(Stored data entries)

=====

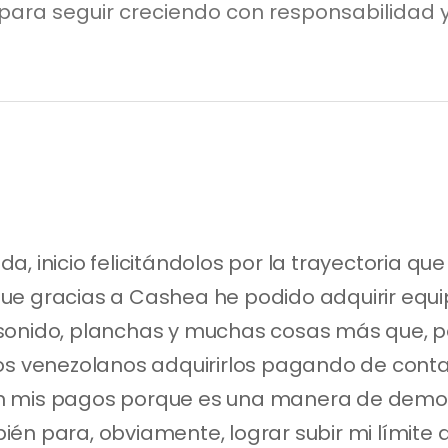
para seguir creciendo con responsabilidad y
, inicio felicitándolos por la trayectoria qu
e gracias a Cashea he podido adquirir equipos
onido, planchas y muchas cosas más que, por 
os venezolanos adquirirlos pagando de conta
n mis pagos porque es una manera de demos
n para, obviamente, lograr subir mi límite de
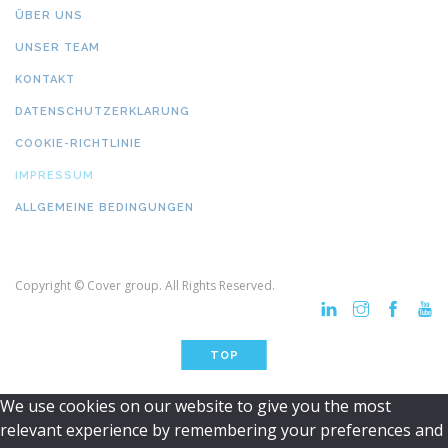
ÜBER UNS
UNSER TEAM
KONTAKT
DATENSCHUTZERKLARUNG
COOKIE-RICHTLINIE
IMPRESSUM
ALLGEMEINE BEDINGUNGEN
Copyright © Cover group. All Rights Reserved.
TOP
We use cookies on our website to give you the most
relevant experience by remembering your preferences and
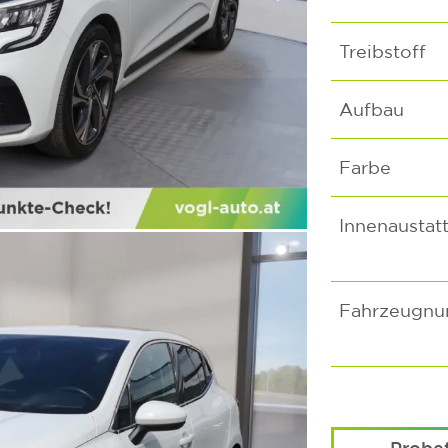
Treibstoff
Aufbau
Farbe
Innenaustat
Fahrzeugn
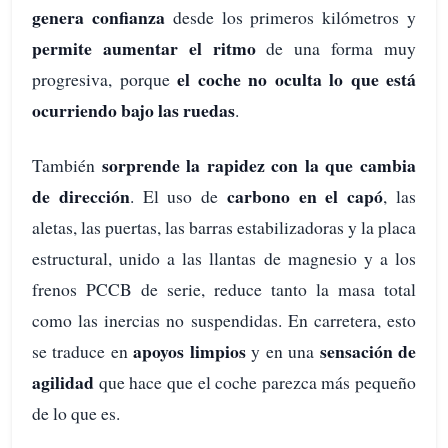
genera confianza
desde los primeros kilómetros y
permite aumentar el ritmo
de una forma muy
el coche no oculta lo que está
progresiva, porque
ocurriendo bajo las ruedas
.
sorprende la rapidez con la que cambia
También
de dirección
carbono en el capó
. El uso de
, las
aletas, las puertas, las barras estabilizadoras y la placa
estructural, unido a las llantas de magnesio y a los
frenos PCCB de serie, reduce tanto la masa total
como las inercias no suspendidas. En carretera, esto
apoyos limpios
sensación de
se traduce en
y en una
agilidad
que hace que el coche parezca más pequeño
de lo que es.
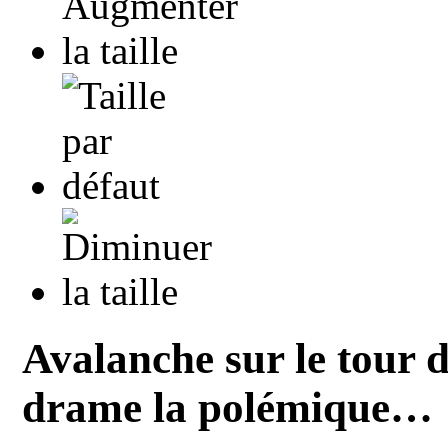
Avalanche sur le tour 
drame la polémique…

=====

■ **Problem description**: Take the line containing "estructural, unido a" and all lines after it to the end of the data above, and reproduce them exactly, leaving out pictures. Nothing else belongs in the copy.

■ **Response to the task**:
estructural, unido a las llantas de magnesio y a los
frenos PCCB de serie, reduce tanto la masa total
como las inercias no suspendidas. En carretera, esto
apoyos limpios
sensación de
se traduce en
y en una
agilidad
que hace que el coche parezca más pequeño
de lo que es.
Avalanche sur le tour 
drame la polémique…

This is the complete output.